§ **AIM OF THE EXERCISE**
Render the listing as a Markdown table with the columns Row and Line, one numbered row per line and blank lines left out. Start at the beginning of the listing, stop after the line containing "# Recommendations", and leave the pictures out.

§ **SOURCE RECORDS**
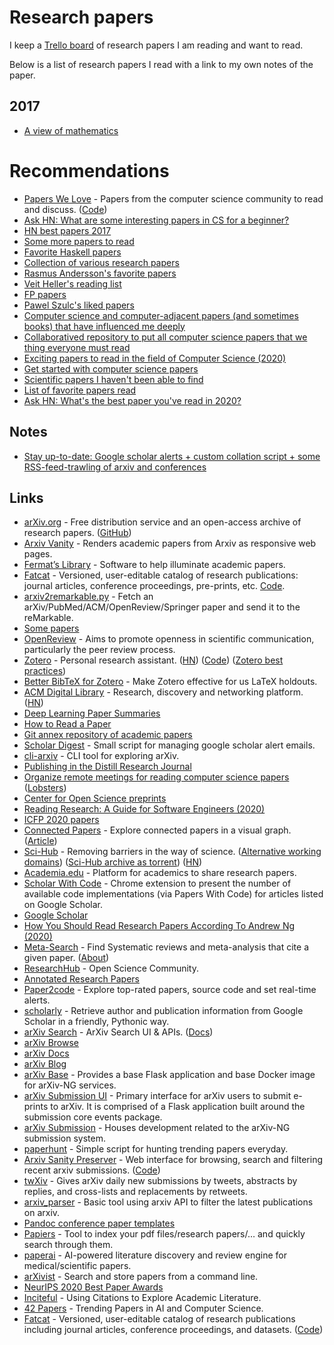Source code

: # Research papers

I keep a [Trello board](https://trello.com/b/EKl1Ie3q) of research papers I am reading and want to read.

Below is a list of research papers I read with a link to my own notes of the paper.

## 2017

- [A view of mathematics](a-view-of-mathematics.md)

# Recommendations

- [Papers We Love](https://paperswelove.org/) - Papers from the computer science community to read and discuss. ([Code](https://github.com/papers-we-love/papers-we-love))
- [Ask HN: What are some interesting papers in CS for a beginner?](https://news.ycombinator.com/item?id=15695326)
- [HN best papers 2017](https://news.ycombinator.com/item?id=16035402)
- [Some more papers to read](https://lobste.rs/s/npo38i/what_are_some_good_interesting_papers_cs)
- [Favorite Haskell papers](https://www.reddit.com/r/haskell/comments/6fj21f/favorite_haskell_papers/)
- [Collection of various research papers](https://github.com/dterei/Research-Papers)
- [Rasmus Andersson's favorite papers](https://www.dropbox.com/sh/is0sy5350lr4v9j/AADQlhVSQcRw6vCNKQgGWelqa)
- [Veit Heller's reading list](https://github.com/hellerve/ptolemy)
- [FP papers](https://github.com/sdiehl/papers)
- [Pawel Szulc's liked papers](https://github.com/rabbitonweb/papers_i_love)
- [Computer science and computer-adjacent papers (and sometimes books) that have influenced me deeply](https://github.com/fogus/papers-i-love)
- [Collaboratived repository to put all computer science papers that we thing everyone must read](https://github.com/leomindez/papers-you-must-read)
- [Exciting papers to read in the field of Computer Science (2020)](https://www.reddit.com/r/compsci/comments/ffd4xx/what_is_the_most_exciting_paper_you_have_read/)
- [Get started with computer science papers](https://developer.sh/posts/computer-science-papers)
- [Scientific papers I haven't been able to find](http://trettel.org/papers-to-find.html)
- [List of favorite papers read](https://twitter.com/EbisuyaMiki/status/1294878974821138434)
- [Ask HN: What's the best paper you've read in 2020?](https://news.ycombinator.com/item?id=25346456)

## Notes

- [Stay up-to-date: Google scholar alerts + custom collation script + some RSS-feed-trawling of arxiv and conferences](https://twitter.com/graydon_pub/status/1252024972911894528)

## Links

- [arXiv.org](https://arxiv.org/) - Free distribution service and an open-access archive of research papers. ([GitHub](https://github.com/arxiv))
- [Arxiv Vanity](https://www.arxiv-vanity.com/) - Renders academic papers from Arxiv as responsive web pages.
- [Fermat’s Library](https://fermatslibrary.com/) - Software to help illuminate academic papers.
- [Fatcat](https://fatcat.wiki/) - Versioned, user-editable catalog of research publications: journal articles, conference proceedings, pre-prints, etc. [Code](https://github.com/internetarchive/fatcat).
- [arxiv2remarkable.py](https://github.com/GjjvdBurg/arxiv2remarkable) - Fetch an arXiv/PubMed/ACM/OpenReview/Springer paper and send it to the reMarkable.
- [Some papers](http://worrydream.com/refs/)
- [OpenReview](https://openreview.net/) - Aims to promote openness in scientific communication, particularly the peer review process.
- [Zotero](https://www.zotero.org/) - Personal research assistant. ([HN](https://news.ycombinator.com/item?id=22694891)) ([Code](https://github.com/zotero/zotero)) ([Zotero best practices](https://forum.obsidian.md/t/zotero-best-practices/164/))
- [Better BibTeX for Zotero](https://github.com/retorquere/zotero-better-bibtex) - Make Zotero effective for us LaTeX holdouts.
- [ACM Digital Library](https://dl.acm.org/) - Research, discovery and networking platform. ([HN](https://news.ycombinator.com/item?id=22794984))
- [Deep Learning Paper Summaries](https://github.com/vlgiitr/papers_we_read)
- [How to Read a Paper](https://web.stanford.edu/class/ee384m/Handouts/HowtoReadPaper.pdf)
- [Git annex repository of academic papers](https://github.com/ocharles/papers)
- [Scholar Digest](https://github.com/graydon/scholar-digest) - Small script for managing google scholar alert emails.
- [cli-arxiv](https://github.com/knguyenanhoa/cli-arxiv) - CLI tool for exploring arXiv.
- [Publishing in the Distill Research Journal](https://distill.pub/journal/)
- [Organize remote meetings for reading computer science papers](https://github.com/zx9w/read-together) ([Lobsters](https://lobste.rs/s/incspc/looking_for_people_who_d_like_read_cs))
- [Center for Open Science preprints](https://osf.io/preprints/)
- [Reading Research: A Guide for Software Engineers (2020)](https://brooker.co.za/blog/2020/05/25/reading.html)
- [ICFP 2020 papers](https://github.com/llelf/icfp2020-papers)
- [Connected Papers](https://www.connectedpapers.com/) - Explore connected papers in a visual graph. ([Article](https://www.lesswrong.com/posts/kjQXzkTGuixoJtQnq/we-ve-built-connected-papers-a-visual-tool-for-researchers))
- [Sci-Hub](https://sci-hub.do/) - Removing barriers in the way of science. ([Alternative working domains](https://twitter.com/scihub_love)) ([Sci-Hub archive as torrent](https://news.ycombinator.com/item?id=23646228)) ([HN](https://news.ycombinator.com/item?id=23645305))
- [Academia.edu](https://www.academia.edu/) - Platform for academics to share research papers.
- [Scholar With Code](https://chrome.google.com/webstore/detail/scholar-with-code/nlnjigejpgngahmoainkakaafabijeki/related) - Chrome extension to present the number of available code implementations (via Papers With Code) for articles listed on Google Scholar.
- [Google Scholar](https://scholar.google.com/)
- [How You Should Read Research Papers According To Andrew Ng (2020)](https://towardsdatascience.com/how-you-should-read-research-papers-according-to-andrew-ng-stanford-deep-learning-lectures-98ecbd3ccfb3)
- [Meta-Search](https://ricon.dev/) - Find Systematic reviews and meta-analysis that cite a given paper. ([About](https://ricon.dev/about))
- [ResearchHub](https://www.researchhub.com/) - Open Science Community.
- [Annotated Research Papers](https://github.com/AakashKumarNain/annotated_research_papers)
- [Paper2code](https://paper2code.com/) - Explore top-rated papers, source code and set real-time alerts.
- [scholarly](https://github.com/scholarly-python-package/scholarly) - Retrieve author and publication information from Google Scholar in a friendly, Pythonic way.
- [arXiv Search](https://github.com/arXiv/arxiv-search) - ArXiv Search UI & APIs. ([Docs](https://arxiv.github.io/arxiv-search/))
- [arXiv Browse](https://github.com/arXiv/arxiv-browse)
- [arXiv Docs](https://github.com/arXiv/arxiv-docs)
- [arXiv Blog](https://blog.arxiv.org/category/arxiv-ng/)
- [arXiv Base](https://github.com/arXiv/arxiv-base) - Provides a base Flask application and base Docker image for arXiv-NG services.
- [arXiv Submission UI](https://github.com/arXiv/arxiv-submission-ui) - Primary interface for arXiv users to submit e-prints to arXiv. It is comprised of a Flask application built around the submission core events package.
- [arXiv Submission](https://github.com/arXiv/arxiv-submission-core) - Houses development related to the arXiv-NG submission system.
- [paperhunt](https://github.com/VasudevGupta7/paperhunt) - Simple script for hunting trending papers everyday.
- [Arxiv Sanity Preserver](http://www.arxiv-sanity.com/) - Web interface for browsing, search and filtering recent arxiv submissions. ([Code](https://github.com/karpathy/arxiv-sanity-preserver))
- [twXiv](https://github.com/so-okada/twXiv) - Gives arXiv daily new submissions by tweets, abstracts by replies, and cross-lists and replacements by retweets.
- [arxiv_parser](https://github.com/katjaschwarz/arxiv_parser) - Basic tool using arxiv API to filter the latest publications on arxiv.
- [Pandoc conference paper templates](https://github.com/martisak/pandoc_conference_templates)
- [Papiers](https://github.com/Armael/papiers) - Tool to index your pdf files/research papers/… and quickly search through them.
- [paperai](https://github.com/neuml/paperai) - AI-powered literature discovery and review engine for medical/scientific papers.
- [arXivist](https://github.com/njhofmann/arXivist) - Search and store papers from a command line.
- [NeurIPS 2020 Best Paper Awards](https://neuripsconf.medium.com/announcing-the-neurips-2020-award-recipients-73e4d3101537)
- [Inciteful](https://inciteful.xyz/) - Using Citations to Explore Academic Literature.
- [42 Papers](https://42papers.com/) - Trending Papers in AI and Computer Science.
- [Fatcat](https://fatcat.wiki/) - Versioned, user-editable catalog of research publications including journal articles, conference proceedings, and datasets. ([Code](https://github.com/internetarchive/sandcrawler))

§ **ANSWER SPACE**
| Row | Line |
|---|---|
| 1 | Source code |
| 2 | : # Research papers |
| 3 | I keep a [Trello board](https://trello.com/b/EKl1Ie3q) of research papers I am reading and want to read. |
| 4 | Below is a list of research papers I read with a link to my own notes of the paper. |
| 5 | ## 2017 |
| 6 | - [A view of mathematics](a-view-of-mathematics.md) |
| 7 | # Recommendations |